Dna content measurement can be obtained using archival material for dna flow cytometry a comparison with cytogenetic analysis in 56 pediatric solid tumors

Abstract

Background. Although flow cytometry (FCM) has become a widely used technique for the measurement of DNA content in solid tumors, the correlation of ploidy analysis by FCM with cytogenetic analysis (CGA) is not well described. The sensitivities of G-banded CGA and FCM were compared to determine the accuracy of the DNA index value (DI) as a measurement of chromosome number. Methods. Tumor specimens from 56 pediatric cases were analyzed for DNA content by both FCM and CGA. Nuclei for FCM were prepared from archival tissue in 53 specimens using a modification of the Hedley technique and from fresh tissue in 3 specimens. Metaphase chromosomes for CGA were prepared from standard solid tumor harvests and Giemsa-trypsin banding procedures. Ploidy status for this study was defined as (1) diploid—DI between 0.97 and 1.03 by FCM or chromosome number ± 2 from normal by CGA (44–48); and (2) aneuploid—DI < 0.97 or > 1.03 by FCM or total chromosomes < 44 or > 48 by CGA. Results.
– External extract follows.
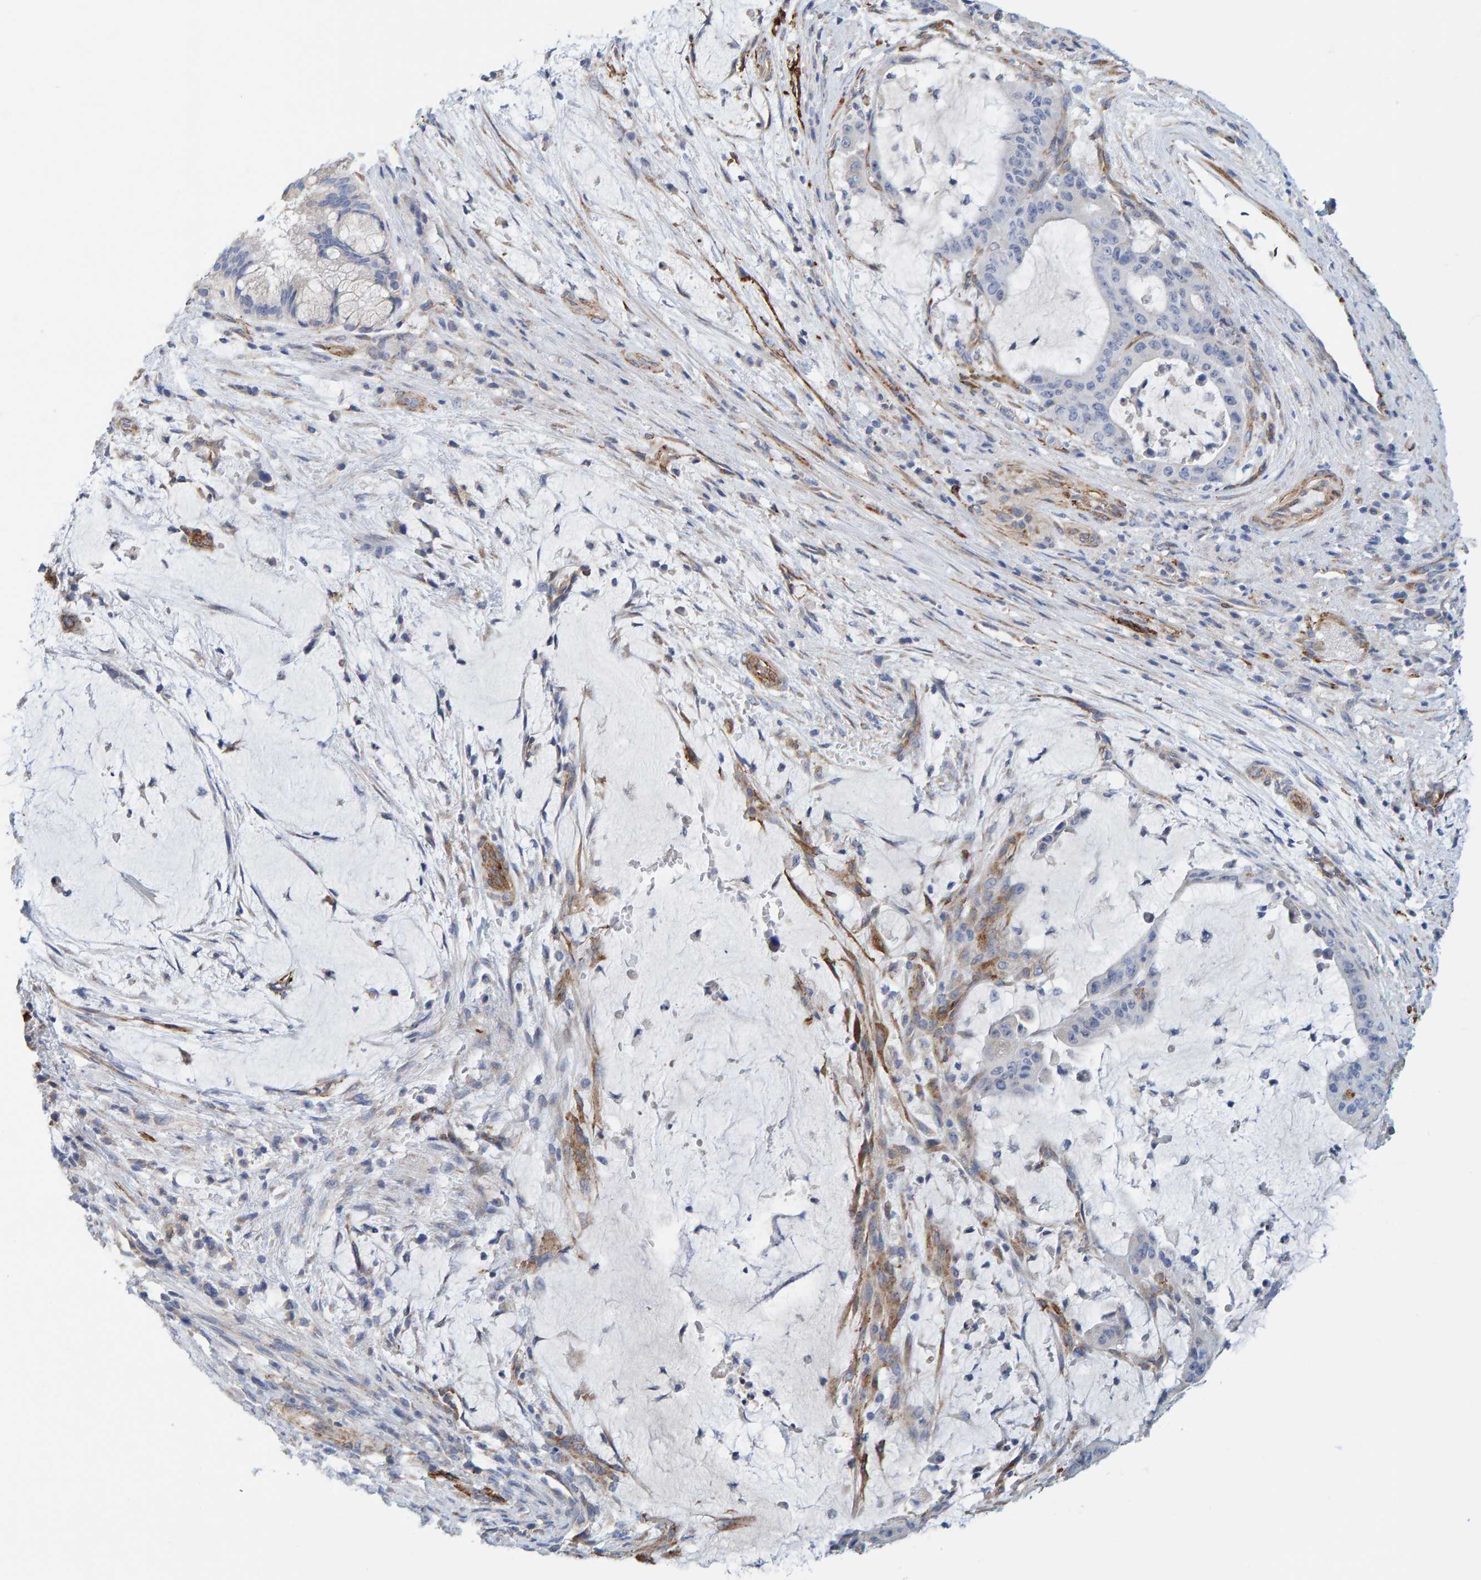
{"staining": {"intensity": "negative", "quantity": "none", "location": "none"}, "tissue": "liver cancer", "cell_type": "Tumor cells", "image_type": "cancer", "snomed": [{"axis": "morphology", "description": "Normal tissue, NOS"}, {"axis": "morphology", "description": "Cholangiocarcinoma"}, {"axis": "topography", "description": "Liver"}, {"axis": "topography", "description": "Peripheral nerve tissue"}], "caption": "Liver cholangiocarcinoma was stained to show a protein in brown. There is no significant positivity in tumor cells.", "gene": "MAP1B", "patient": {"sex": "female", "age": 73}}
Forty-nine of the 56 pediatric specimens were evaluable by both techniques. Concordance was observed in 34 cases (69%) between the two techniques in assigning similar ploidy status to a tumor (22 diploid and 12 aneuploid). It also was observed that among the aneuploid concordant cases, the actual DI obtained from archival material could predict total chromosome number with 95% accuracy. The 15 discordant cases showed a distinct aneuploid population by FCM, but were diploid by CGA. Conclusions. A correlation of 69% was obtained between both techniques to assign a similar ploidy status (diploid versus aneuploid) in 56 pediatric solid tumors. These results support the combined use of CGA and FCM to obtain the most complete analysis of DNA content and chromosome abnormalities in pediatric solid tumors. FCM on formalin-fixed, paraffin-embedded tissue can be used to measure total DNA content.